Lo comentó dos semanas seguidas. De lunes a viernes, son diez días. Hubo milagro. Al segundo día, bajaron el volumen del televisor conforme se quitó el sombrero horrible ese y comenzó a hablar de dinastías. Al tercero, habló de las cámaras de descarga de Guiza y de un lugar al que solo se podía llegar con robots muy pequeños, dirigidos por ingenieros. Al cuarto día impartió una lección magistral de historia acerca del expolio británico, y al sexto, y al séptimo… Una vez me miró y reparó en mí (pero reparó de verdad en mí por primera vez) y me preguntó si yo creía que haría mucho calor en Egipto y yo le dije que sí, que en esta época del año, mejor no ir muy abrigado.

El último día que lo vi llegué tarde porque me encontré cerca del cruce a un viejo de la farmacia que no respetó mi tiempo libre. Tuve que atenderle todas las preguntas acerca de la campaña de vacunación contra la gripe y de las existencias de paracetamol en los almacenes. Cuando franqueé la puerta, Don Julián atendía preguntas. Le preguntaba el cocinero (nunca lo he visto) desde dentro de la cocina a voz en cuello: ¿PERO CUÁNDO TE VAS? ¡QUE HABLAS DE ESO PERO NO TE VAS!, a lo que el tipo respondía que se iba, que lo tenía todo pagado, todo reservado, todo pensado. Que no nos preocupáramos. Sobre todo, que no nos preocupáramos.

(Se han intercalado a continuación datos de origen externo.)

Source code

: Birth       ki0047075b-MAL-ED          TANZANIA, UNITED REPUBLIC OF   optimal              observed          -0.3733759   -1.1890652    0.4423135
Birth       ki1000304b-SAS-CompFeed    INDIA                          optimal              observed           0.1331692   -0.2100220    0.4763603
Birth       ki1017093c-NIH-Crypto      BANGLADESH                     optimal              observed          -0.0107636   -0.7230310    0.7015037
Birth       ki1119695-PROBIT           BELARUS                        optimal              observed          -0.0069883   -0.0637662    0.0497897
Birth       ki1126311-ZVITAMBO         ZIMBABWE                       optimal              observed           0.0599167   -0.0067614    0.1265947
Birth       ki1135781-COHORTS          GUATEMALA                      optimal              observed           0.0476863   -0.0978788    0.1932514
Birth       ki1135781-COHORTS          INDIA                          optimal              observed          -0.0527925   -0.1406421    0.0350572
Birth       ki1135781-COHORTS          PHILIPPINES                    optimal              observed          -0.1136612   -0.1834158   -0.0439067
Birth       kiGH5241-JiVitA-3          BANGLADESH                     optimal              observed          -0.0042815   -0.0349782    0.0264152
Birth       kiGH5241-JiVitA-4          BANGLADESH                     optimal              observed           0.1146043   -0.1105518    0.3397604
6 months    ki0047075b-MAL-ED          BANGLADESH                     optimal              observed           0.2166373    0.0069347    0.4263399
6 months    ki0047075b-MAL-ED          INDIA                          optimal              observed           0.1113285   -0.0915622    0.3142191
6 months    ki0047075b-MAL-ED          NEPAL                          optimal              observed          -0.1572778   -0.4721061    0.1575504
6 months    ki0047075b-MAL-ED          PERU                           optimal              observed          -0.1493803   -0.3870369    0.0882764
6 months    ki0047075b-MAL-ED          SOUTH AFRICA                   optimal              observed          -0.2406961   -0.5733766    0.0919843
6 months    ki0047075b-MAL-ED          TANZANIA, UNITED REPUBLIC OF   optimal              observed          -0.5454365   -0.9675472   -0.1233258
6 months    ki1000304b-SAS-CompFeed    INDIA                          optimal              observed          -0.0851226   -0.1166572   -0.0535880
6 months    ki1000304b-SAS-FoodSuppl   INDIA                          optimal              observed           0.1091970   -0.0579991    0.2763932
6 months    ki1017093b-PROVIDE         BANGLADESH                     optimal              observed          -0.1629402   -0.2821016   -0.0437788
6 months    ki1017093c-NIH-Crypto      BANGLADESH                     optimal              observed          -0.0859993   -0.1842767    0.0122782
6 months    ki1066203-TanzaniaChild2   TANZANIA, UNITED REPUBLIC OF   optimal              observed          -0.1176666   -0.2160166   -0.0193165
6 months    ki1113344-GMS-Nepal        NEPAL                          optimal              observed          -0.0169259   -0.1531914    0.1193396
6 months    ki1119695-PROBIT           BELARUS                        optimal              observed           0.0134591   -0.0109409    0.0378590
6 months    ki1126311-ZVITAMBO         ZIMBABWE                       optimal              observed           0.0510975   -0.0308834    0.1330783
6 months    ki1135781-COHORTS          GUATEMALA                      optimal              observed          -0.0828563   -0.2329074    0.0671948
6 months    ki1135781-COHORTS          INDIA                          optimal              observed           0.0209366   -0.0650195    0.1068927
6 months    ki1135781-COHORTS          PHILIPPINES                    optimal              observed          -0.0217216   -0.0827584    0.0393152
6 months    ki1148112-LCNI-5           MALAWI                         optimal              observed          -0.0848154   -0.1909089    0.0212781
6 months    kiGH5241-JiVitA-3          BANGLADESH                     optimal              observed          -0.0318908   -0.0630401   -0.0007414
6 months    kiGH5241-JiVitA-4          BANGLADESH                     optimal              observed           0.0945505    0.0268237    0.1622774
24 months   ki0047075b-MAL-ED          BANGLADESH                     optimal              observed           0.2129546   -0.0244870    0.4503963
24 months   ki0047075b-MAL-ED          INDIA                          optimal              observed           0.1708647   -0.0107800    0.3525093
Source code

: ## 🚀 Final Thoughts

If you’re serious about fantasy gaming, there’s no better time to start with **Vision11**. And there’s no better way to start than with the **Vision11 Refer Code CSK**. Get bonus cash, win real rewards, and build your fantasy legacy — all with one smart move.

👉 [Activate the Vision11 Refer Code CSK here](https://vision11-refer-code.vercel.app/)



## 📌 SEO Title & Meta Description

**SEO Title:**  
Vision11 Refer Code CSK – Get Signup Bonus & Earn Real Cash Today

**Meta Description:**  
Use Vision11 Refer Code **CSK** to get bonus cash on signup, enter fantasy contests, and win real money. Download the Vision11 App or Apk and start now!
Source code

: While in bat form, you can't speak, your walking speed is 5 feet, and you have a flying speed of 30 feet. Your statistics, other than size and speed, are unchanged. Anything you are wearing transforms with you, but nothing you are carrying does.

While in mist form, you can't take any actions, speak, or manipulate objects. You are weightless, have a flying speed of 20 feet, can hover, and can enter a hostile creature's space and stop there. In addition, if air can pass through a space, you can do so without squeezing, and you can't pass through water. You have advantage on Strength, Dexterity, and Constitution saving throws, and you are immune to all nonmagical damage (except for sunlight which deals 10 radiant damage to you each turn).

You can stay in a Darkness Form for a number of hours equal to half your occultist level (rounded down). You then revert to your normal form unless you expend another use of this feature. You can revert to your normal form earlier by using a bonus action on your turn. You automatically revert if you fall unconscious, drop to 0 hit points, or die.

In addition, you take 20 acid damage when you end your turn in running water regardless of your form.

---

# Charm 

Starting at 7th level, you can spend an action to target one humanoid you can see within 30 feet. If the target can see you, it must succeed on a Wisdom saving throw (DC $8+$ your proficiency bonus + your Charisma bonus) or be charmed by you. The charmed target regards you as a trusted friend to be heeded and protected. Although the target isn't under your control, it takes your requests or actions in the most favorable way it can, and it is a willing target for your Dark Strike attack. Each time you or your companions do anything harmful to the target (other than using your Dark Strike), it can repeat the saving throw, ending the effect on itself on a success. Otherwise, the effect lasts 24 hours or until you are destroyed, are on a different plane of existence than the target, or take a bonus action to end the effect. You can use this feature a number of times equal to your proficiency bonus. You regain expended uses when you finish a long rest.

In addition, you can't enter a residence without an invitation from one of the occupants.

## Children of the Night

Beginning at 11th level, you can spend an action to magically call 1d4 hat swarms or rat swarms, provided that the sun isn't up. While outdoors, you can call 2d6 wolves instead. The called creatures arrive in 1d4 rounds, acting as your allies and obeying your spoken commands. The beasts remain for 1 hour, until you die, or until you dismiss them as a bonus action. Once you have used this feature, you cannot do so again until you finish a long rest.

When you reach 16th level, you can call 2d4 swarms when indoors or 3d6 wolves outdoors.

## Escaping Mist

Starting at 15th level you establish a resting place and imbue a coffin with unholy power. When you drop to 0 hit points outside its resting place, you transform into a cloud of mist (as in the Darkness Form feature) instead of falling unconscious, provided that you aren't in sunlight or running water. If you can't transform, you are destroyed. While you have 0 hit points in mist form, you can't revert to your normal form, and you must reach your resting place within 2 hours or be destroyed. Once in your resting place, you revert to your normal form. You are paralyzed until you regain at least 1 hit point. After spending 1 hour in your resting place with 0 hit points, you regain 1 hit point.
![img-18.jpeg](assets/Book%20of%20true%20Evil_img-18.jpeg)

El lunes siguiente no apareció, ni el martes ni el resto de la semana. Se subió el volumen del televisor, pusieron una tragaperras nueva, con sonidos más deliciosos si cabe y a los clientes de siempre se nos unieron unos obreros que almorzarían allí mientras durara una obra comenzada esa semana en la acera de enfrente. Nadie mencionó a Don Julián.

El lunes siguiente pregunté yo. Murió el jueves. Un accidente, dijeron. No pedí más explicaciones. Yo de esas cosas prefiero no saber.